SELECTED TEXT Block Start
Goals and motivations

Strategies

Outcomes

Lessons learned

 

 

Goals and motivations

What were the top overarching goals and objectives?

Jay Waterman

LEED Provider, Thornton Tomasetti Fore Solutions

One goal was to achieve long term financial sustainability for the development. By reducing energy use in the building, the project could more easily meet the very strict operating budget requirements of the Maine State Housing Authority.

The top three goals of the sustainability consultant were to reduce petroleum based fuel use through load reduction, reduced air infiltration to help energy efficiency and achieve the best quality indoor air.

The team focused on the building envelope as its primary means of reducing the heating load in our cold climate. We knew that Maine State Housing has a solar thermal domestic hot water pre-heat requirement, but did not expect to have any other renewable energy sources. Solar thermal was installed. Solar photovoltaic was not feasible mainly due to the taller buildings shading Oak Street Lofts.

Photo by Greg Payne

Photo by Greg Payne

The envelope included wood framing, rigid foam insulation and cellulose dense pack in exterior walls. Blue Skin vapor permeable air and water barrier was used outside of the sheathing and integrated into the window flashing. Whole building air infiltration was extremely low and unit-to-unit compartmentalization met the LEED for Home Mid-Rise requirements.

 


 

Strategies

What were the most notable strategies used to earn LEED credits?

Jay Waterman

LEED Provider, Thornton Tomasetti Fore Solutions

Location was one of the most notable strategies that the developer used to earn LEED credits. The project is located in downtown Portland Maine in the Arts District across Congress Street from the Maine College of Art.

Linking the project to the art college helped the project have a following from the local artist community giving it an identity. The project received exemplary performance for both its proximity to dozens of community amenities as well as to hundreds of weekday public transit rides.

Photo by Jay Waterman

Photo by Jay Waterman

The interior of one of the studio spaces designed to give artists a comfortable working environment.

Energy efficiency was the major strategy for earning LEED points. City funding dictated that LEED Silver was a requirement, but the team targeted Platinum from the start. Another requirement was meeting the 2030 Challenge, which equated to roughly a 40% improvement over ASHRAE 90.1 2004. High efficiency heating system, solar hot water, heat recovery ventilation and an extremely well insulated and air sealed envelope allowed us to achieve this goal.

The artists have a work space with tables and work benches with lots of natural light. Even with some artist paints or other materials that might pose an air quality issue, the use of MERV 13 filtration in the building ensured good indoor air quality.

ENERGY:

The total area of the building is 29,370 square feet, including 14,274 square feet of residential space which is highly insulated with a tight thermal envelope. With 5 ½" of cellulose wall insulation and double glazed, argon-filled windows equipped with low-emissivity coating, the walls achieve an average R-21 value rating. Exterior sheathing is sealed with a vapor-permeable air barrier which helps the building achieve an outstanding 0.13 CFM50/s.f. air tightness rating. Unit-to-unit air sealing measures ensure that even within the building, air is not uncontrollably transferred. The roof achieves an R-49 minimum and is clad with low-albedo roofing to reduce heat gain and minimize contributions to the city's urban heat island effect. The elevated first floor achieves R-30 through use of closed cell foam insulation combined with blown cellulose. On-grade floors are isolated from sub-soils with a continuous R-10 barrier of rigid foam board.
SELECTED TEXT Block End
RECORDS SHOWN Block Start
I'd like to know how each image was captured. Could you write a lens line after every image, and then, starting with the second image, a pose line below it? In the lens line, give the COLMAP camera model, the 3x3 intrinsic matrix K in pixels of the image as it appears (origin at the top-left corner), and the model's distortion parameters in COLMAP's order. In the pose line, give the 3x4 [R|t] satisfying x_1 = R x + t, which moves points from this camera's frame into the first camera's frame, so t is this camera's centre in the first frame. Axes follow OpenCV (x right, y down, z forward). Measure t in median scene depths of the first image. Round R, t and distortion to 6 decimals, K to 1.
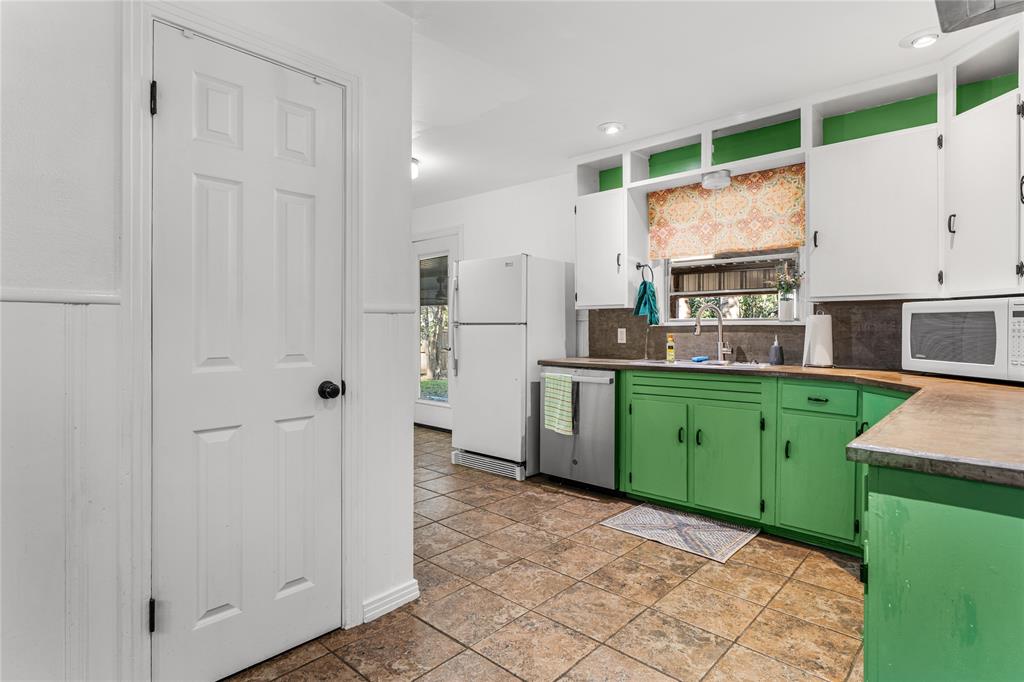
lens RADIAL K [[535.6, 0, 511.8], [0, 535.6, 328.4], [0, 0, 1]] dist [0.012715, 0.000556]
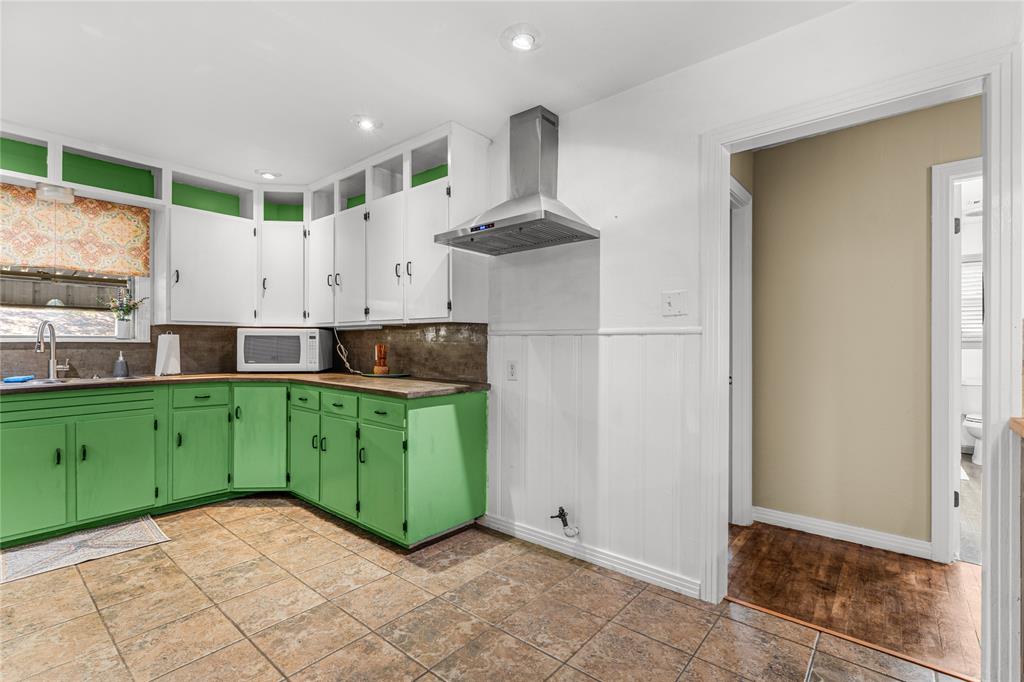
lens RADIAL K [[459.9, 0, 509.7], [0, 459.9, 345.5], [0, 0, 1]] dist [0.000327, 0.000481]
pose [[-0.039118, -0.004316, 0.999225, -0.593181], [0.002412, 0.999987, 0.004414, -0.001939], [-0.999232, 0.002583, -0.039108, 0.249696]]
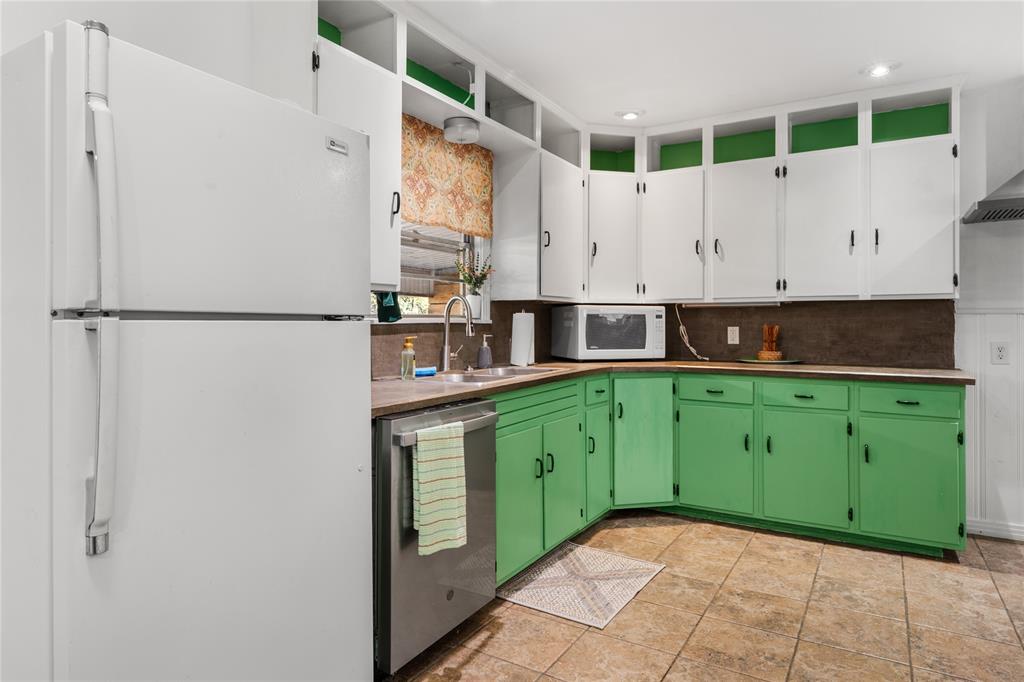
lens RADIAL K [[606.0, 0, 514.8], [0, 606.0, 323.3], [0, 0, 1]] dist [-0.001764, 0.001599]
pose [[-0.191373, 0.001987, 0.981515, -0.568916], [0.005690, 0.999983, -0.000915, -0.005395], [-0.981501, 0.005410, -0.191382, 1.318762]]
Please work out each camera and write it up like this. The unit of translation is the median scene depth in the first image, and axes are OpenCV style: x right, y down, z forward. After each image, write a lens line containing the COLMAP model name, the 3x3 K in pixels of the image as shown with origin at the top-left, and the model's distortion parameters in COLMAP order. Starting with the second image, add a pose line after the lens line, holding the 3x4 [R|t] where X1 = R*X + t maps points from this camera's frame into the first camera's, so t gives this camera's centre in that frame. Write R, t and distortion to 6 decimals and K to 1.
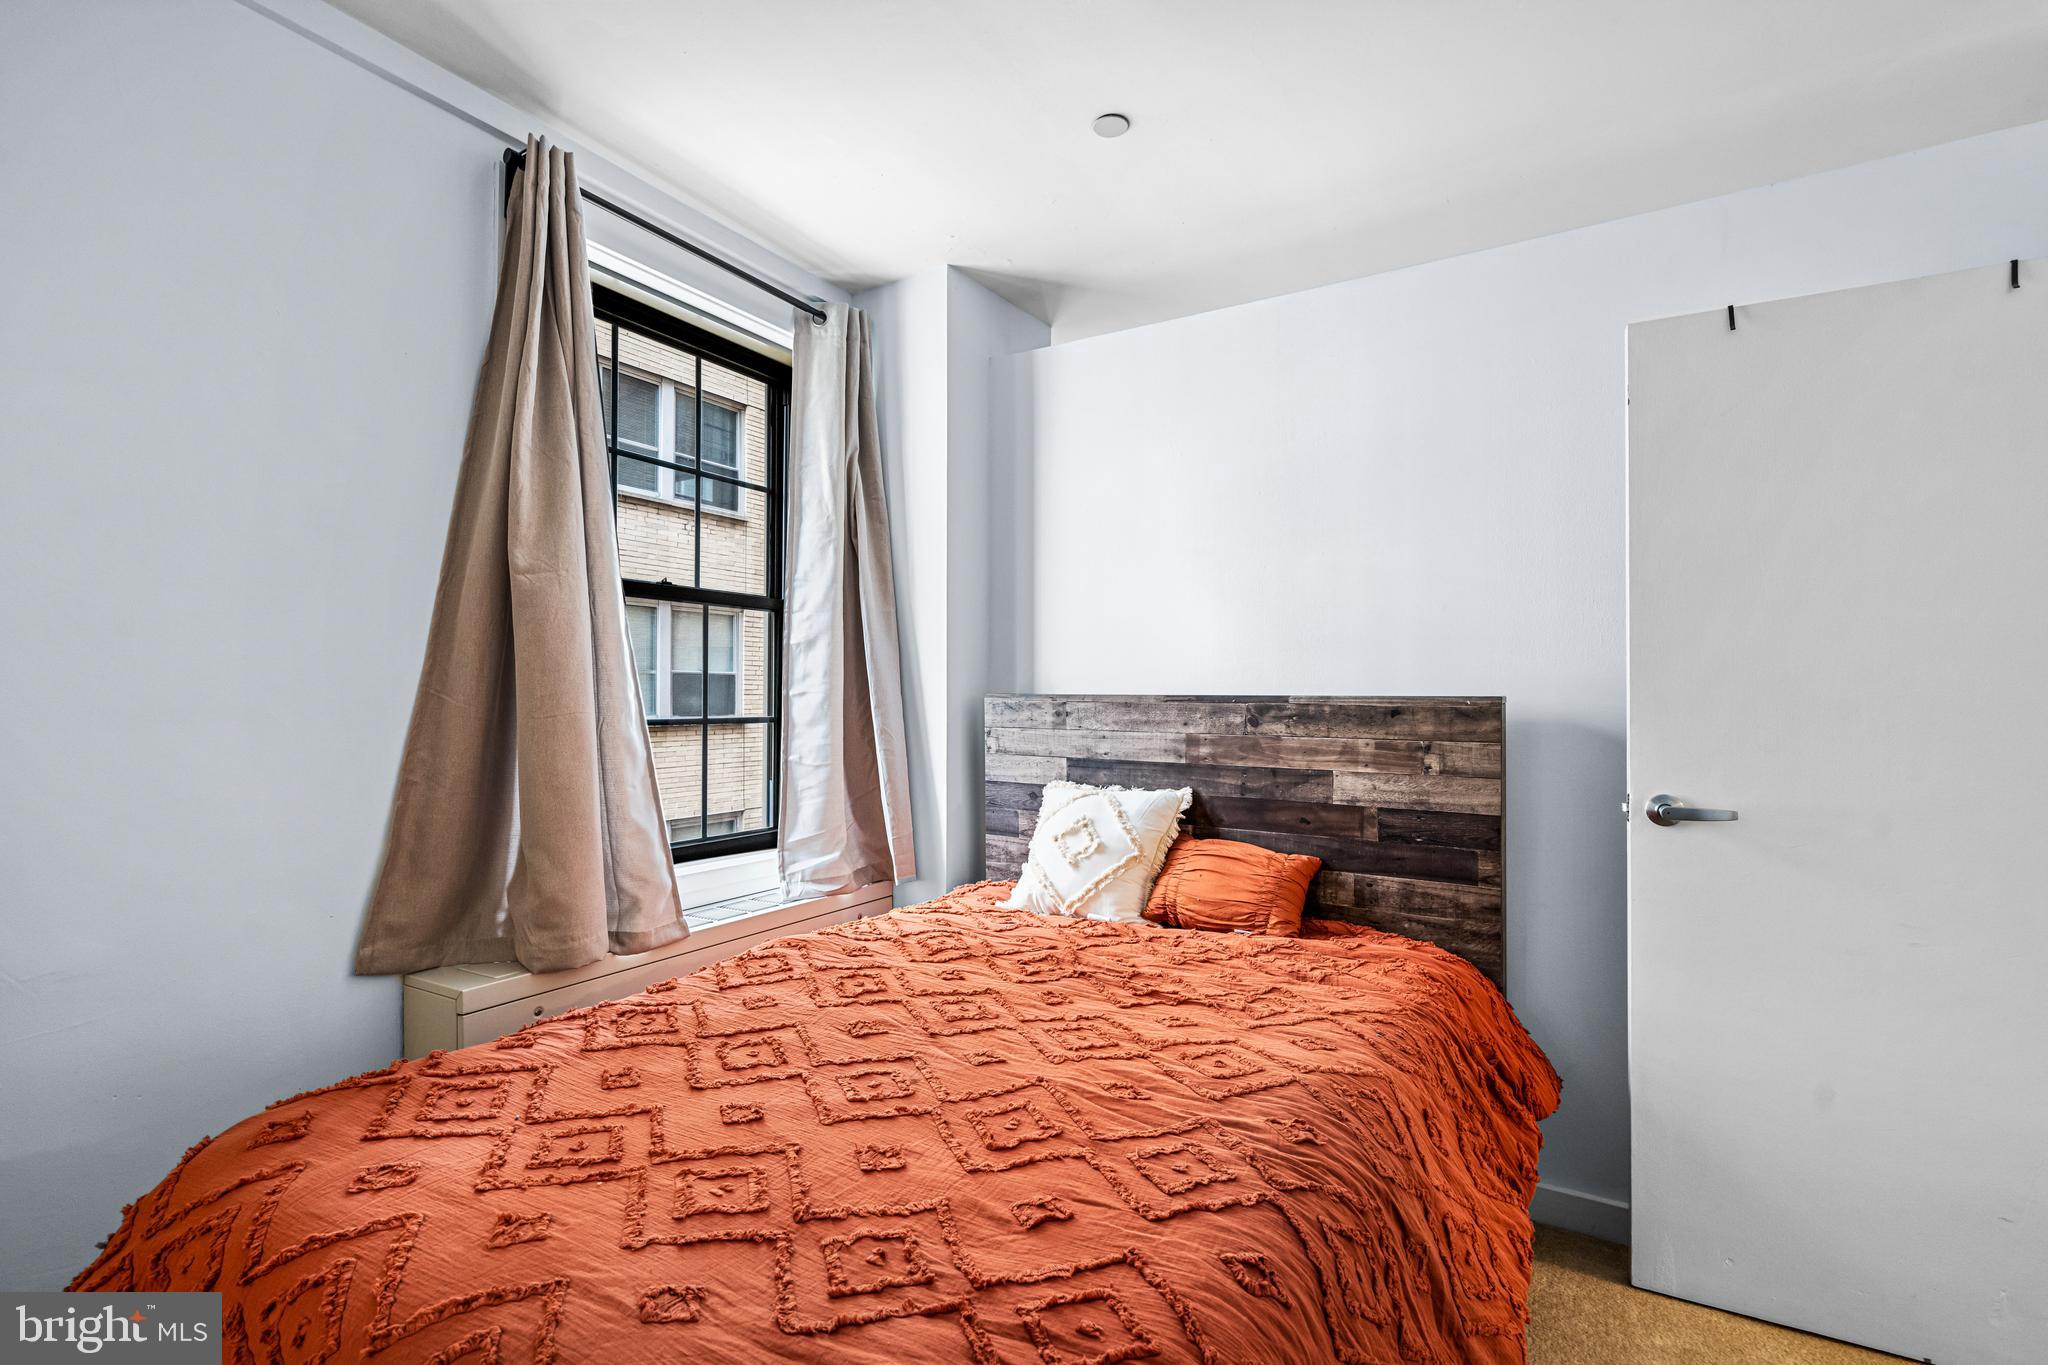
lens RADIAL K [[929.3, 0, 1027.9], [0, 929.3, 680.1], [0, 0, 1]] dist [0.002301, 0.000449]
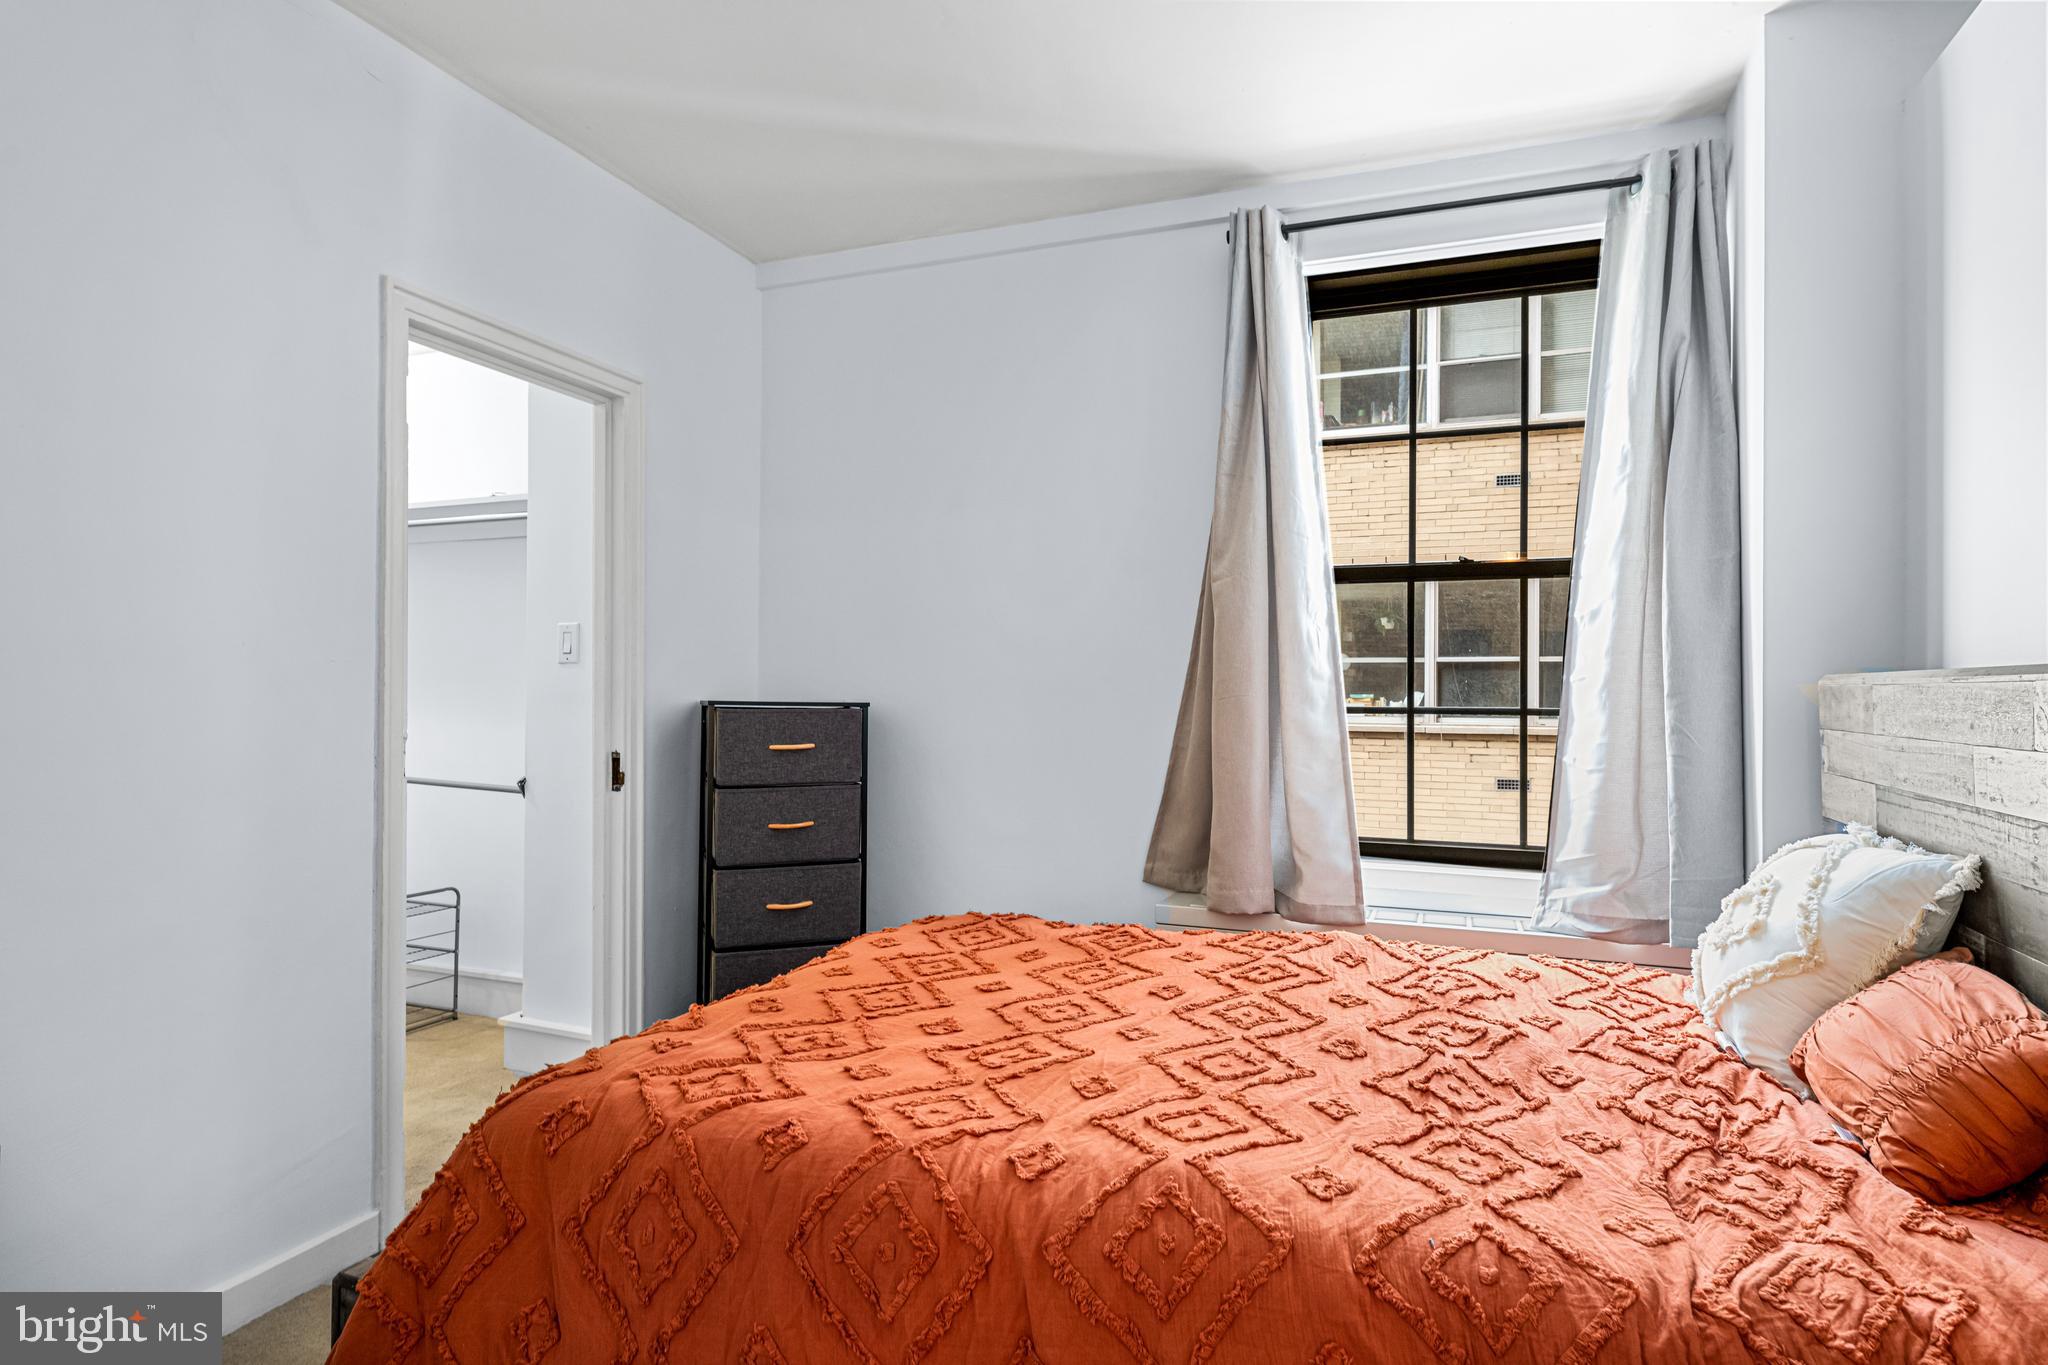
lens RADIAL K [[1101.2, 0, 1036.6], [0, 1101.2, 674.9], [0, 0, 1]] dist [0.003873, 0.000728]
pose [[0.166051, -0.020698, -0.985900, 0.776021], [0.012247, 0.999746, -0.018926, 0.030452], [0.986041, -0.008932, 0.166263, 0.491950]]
RECORDS SHOWN Block End
### [INSTRUCTIONS]
- A) In the Oak Street Lofts text, what minimum R-value does the roof achieve?
- B) Reproduce the passage of the Oak Street Lofts text starting with "What were the most" and going on through "College of Art.".
- C) According to the Oak Street Lofts text, which features allowed the team to meet the 2030 Challenge requirement? List each one.

### [EXERCISE RESULTS]
- A) R-49

- B)
What were the most notable strategies used to earn LEED credits?

Jay Waterman

LEED Provider, Thornton Tomasetti Fore Solutions

Location was one of the most notable strategies that the developer used to earn LEED credits. The project is located in downtown Portland Maine in the Arts District across Congress Street from the Maine College of Art.

- C)
- High efficiency heating system
- Solar hot water
- Heat recovery ventilation
- An extremely well insulated and air sealed envelope